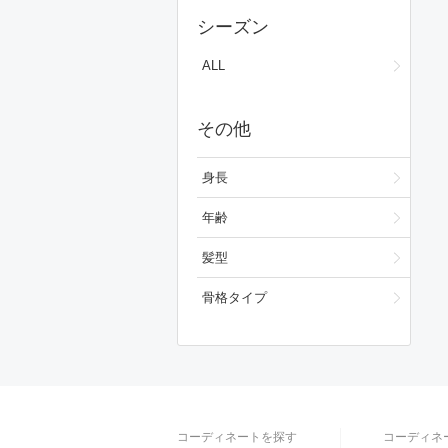
スカート
シーズン
ワンピース/ドレス
ALL
フォーマルスーツ/小物
その他
バッグ
シューズ
身長
ファッション雑貨
年齢
スキンケア
髪型
ベースメイク
骨格タイプ
メイクアップ
ビューティーグッズ
フレグランス
コーディネートを探す
コーディネ
財布/小物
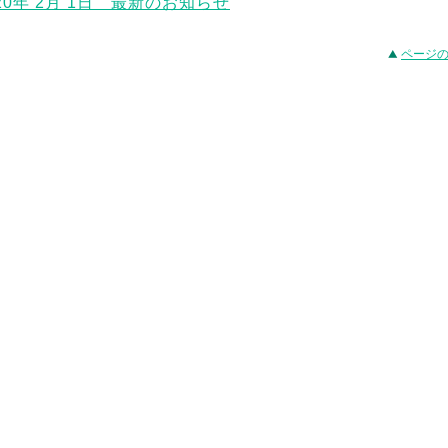
020年 2月 1日 最新のお知らせ
ページ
——————————
Action item
Update the listing above by replacing "ALL" with "すべて" and keeping every other line the same. Give only the text lines in your answer and leave out the pictures.

Solution below
スカート
シーズン
ワンピース/ドレス
すべて
フォーマルスーツ/小物
その他
バッグ
シューズ
身長
ファッション雑貨
年齢
スキンケア
髪型
ベースメイク
骨格タイプ
メイクアップ
ビューティーグッズ
フレグランス
コーディネートを探す
コーディネ
財布/小物
020年 2月 1日 最新のお知らせ
ページ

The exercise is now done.